Thirty years have passed since 52 Americans were held hostage for 444 days in a crisis that helped unseat an American president, upended American political calculations in the Middle East, and launched an enduring diplomatic freeze between the two former allies.
But you wouldn't know that to listen to Ayatollah Ali Khamenei, Iran's Supreme Leader, the only top Islamic guide since the death of the Ruhollah Khomeini, the Islamic engineer's key architect. At a ceremony in Tehran to commemorate the 30th anniversary of the U.S. Embassy takeover, Khamenei lashed out at the United States with rhetoric hearkening back to the glory days of the Islamic Revolution. America was still the "Great Satan," untrustworthy and eager to see Iran's demise, he charged.
In the harshest attack to date on America's new "engagement" strategy," Khamenei dismissed President Obama's overtures as just another ploy. "The new U.S. president has said nice things," Khamenei said. But "whenever they [US officials] smile at the officials of the Islamic revolution, when we carefully look at the situation we notice that they are hiding a dagger behind their back," Khamenei warned. "They have not changed their intentions [toward Iran]."
He also suggested that Iran would reject the American and Russian-backed United Nations proposal aimed at resolving a protracted dispute over Iran's nuclear program. "Negotiations in which the U.S. predetermines the result are like the relationship between a wolf and a lamb," Khamenei said. "We do not want this."
Khamenei's Iran seems frozen in time. Iran's rulers are still blaming the United States for their country's many woes. But today, most Iranians no longer believe them.
In some ways, the scene today mirrored that of 30 years ago, when the revolution's most extreme elements used the embassy seizure and hostage crisis to solidify their control of the state's institutions and unseat the more moderate Bazargan government. Then as now, riot police and security officials have flooded public squares and Islamic banners have been held high in the streets of Tehran.
But today, the banners that count are those of young Iranians proclaiming not "Death to America," but "Death to the Dictator," a reference to the Ayatollah himself and his repressive regime, which is still trying to solidify power by attacking external enemies, real and imagined.
Today, the Islamic regime is more fragile than ever before. There is massive discontent, within and against the regime over the fraudulent election that has kept President Mahmoud Ahmadinejad and the regime itself in power. Many of those former students who stormed the American embassy are now self-proclaimed champions of the "Green Movement" which is demanding reform and true democracy. Former presidents of the Islamic Republic, like Mohammed Khatami and Ali Akbar Rafsanjani, and demanding change that even they can believe in. So is another former militant stalwart, former speaker of the house Mehdi Karoubi, who has emerged as the regime's most outspoken critic. The Iranian government is now loathed by most of its people.

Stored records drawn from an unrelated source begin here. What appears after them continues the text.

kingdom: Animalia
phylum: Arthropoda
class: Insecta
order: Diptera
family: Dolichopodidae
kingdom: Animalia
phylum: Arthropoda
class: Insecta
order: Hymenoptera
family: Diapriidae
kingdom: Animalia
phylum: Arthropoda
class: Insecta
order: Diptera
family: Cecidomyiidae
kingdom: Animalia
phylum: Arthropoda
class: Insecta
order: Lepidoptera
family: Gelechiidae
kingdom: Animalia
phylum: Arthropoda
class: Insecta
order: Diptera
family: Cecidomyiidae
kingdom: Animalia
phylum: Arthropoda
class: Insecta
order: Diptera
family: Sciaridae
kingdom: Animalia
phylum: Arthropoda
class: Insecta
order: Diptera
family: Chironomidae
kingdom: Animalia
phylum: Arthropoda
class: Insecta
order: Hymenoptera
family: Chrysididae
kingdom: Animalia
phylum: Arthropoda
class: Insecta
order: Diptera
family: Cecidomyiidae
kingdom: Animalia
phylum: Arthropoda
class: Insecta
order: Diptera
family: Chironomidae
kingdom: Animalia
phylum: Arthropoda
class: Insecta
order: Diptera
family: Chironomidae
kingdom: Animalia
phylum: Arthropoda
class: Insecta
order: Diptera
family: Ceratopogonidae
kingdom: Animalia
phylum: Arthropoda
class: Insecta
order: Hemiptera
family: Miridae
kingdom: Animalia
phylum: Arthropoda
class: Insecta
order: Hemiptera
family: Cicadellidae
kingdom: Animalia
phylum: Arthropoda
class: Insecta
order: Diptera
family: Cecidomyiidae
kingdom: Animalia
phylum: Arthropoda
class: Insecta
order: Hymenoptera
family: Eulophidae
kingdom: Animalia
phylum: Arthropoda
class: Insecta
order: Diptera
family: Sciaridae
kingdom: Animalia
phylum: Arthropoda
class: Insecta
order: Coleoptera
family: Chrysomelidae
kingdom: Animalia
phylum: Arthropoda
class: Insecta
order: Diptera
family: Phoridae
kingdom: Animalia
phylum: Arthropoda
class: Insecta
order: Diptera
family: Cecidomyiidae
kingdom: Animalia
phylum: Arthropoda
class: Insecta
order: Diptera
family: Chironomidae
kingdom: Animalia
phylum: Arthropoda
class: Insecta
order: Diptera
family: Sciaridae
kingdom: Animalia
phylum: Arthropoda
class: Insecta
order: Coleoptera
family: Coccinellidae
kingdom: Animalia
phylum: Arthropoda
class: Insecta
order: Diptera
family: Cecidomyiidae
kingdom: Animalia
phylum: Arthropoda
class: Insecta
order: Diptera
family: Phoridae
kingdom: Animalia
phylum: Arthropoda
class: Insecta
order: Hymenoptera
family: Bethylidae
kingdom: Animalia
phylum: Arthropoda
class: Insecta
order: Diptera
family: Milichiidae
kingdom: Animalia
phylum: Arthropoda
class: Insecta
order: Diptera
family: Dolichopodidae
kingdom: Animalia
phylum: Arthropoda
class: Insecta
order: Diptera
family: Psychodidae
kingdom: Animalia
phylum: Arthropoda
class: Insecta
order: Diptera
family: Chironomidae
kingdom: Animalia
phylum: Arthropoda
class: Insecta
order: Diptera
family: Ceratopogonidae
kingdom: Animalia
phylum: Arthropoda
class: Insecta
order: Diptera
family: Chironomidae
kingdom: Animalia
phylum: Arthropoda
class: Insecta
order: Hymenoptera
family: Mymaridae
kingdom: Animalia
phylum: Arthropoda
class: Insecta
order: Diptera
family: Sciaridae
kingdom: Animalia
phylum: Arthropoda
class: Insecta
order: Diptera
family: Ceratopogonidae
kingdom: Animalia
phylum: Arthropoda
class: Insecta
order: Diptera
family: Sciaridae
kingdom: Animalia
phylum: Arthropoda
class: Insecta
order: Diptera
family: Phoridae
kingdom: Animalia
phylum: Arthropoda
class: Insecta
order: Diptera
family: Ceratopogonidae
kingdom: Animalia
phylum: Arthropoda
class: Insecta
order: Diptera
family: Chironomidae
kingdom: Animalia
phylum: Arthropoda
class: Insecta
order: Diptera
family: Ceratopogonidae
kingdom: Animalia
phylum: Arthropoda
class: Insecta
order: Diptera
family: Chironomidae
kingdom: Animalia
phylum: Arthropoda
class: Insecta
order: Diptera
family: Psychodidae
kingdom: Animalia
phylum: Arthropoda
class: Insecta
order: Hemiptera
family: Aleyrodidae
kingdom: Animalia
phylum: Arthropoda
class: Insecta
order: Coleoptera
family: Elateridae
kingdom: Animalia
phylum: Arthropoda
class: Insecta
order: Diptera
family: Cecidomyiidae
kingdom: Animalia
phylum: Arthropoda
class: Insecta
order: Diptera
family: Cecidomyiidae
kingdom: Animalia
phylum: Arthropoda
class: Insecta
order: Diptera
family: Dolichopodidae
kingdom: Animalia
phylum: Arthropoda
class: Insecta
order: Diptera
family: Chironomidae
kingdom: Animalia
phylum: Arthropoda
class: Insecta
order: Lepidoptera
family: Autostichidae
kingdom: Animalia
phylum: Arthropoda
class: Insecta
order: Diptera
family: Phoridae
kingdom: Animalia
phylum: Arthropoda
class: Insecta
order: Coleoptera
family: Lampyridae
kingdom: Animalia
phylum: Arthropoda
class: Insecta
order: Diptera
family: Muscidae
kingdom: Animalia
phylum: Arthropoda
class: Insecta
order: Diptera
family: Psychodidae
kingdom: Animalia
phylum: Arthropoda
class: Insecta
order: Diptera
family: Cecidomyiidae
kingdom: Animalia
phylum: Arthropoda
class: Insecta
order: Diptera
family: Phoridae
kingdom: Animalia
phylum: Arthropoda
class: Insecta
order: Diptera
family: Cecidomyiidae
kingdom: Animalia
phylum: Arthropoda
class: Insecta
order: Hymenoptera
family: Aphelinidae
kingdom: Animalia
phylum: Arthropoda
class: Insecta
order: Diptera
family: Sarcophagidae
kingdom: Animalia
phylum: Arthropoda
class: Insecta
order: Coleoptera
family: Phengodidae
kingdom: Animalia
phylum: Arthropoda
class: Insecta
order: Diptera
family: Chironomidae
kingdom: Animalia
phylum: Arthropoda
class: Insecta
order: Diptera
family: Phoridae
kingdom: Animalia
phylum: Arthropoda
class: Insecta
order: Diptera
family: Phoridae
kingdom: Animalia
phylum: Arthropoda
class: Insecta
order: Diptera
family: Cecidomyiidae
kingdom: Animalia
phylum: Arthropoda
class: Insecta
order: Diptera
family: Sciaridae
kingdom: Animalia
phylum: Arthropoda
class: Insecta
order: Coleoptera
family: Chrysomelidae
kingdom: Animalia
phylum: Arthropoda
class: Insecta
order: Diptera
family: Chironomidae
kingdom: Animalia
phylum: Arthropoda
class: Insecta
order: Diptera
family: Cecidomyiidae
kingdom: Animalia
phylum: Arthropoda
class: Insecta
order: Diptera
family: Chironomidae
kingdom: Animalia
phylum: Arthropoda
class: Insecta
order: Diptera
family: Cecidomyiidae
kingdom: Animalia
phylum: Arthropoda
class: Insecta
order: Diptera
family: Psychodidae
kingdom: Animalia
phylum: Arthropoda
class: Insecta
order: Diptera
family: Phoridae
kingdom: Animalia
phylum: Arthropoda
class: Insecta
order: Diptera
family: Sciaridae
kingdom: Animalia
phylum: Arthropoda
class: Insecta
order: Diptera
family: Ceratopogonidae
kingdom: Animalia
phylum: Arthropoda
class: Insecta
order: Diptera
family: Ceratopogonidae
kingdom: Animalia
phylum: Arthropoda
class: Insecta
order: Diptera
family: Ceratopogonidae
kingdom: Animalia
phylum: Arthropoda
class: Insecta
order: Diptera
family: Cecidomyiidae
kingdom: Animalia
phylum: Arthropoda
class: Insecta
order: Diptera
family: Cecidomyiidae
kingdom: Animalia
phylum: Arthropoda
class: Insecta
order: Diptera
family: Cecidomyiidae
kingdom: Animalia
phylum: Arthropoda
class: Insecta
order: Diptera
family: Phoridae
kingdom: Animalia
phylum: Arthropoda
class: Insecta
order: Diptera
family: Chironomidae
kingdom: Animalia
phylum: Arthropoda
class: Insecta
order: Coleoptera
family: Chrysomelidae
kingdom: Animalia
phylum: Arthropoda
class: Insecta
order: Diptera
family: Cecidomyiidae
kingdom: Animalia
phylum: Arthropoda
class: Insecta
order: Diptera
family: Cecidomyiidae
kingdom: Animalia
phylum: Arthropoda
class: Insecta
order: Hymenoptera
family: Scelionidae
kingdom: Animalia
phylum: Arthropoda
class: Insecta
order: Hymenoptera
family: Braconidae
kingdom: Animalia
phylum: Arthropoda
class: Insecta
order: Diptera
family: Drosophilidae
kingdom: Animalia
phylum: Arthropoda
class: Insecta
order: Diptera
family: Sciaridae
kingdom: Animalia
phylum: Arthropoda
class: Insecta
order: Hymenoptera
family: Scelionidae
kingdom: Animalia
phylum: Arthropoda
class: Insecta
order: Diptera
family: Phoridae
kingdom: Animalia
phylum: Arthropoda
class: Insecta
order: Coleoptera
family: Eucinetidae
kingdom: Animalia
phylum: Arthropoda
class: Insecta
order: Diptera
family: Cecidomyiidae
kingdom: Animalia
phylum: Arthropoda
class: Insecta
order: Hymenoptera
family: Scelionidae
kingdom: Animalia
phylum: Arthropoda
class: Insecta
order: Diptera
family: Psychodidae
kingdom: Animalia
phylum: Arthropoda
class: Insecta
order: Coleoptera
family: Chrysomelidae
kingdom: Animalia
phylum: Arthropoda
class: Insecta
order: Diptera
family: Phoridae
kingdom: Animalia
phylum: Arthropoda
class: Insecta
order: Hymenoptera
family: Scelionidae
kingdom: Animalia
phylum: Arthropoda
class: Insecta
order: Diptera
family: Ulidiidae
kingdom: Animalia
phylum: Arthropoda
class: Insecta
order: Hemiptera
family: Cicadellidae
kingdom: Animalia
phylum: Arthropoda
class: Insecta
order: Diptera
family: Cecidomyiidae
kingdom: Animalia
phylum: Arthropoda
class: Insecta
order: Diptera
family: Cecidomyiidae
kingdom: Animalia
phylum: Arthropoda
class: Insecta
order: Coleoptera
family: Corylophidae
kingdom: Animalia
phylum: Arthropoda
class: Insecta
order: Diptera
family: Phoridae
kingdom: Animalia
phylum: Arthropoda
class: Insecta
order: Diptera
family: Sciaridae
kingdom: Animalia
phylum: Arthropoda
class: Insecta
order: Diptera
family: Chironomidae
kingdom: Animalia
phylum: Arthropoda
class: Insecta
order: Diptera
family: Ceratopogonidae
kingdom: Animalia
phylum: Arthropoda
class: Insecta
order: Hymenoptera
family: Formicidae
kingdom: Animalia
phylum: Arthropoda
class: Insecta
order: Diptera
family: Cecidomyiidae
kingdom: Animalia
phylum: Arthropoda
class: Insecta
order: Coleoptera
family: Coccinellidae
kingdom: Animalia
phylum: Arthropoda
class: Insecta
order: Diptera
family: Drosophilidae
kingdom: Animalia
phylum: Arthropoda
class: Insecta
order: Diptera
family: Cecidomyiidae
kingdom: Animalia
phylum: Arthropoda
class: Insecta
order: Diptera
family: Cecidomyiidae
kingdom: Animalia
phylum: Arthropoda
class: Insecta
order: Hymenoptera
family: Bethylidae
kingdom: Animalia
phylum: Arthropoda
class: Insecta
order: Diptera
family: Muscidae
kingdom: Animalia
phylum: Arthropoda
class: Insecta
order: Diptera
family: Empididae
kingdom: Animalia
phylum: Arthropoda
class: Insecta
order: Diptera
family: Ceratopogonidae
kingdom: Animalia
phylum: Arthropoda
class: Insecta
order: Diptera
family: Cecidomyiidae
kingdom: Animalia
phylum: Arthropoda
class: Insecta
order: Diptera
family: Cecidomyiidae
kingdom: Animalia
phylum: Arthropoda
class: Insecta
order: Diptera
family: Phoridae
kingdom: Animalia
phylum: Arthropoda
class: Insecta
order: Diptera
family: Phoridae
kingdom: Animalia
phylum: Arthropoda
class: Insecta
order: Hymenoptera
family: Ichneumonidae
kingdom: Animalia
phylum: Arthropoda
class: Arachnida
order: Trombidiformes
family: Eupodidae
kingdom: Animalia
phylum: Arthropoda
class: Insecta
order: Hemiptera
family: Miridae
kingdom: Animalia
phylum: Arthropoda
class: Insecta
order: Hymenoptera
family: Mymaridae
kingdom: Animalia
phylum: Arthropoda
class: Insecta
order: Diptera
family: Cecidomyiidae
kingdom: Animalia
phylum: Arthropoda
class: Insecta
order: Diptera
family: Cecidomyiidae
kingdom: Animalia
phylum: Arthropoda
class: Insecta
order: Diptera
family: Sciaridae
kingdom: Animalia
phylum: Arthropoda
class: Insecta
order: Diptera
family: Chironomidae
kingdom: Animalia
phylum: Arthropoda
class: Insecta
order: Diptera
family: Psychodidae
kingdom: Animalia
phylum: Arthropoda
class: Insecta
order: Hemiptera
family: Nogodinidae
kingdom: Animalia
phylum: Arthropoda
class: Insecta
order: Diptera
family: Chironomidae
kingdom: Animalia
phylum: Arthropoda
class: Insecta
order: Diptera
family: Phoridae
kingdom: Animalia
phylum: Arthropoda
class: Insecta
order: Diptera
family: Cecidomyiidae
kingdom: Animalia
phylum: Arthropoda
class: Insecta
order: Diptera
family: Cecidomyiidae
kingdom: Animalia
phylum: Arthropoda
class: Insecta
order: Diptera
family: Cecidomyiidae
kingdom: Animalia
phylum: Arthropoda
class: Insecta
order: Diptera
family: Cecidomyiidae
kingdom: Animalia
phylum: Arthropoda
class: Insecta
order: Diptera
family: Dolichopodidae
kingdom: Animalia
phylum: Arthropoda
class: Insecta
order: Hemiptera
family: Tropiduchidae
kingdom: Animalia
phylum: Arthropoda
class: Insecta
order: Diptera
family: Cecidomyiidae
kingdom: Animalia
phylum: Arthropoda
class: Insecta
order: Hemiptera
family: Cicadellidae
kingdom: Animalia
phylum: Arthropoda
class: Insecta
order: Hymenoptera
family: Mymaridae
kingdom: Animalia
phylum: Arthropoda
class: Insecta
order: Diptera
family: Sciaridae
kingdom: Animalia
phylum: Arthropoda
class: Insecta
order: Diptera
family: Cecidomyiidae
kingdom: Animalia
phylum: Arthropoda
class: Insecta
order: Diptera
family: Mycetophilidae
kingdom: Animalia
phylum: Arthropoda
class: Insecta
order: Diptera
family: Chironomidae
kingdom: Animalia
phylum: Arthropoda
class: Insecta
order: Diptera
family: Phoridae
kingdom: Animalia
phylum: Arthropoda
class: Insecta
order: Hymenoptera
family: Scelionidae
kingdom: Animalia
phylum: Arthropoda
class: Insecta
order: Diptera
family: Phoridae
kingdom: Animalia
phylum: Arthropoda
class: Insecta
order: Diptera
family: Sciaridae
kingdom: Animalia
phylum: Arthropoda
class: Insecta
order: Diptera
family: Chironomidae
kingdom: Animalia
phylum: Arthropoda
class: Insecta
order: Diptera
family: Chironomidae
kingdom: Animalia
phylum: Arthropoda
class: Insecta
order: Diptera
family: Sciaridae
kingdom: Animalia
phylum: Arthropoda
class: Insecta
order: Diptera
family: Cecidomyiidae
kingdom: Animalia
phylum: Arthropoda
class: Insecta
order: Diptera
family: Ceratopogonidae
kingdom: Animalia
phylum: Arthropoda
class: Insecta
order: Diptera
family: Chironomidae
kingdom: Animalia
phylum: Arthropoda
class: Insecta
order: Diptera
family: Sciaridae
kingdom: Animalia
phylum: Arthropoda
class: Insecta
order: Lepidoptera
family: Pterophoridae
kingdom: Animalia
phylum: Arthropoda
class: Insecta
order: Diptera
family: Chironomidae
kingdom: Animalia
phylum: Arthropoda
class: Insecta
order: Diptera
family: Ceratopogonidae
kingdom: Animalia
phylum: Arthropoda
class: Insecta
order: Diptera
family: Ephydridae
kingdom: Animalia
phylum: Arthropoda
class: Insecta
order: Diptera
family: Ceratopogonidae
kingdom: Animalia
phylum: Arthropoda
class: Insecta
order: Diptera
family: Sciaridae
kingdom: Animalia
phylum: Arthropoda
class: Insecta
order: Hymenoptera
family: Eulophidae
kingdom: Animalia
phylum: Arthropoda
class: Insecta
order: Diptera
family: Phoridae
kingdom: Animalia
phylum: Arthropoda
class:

While Obama's advisers are right to warn that military action against Iran's nuclear facilities would most probably help shore up a failing regime -- bestowing on it the gift of Iranian patriotism -- discreet help from the outside could make some difference in the outcome of Iran's political fortunes. Moreover, there is no contradiction between trying to woo Iran away from its nuclear weapons path first through talks, on one hand, and, on the other, speaking out more vigorously in support of the dissidents who are fighting for reform at great personal peril. Yet Iranian reformers feel utterly abandoned by President Obama. And ironically, they, too, now blame Washington for failing to champion human rights, reform and an end to dictatorship.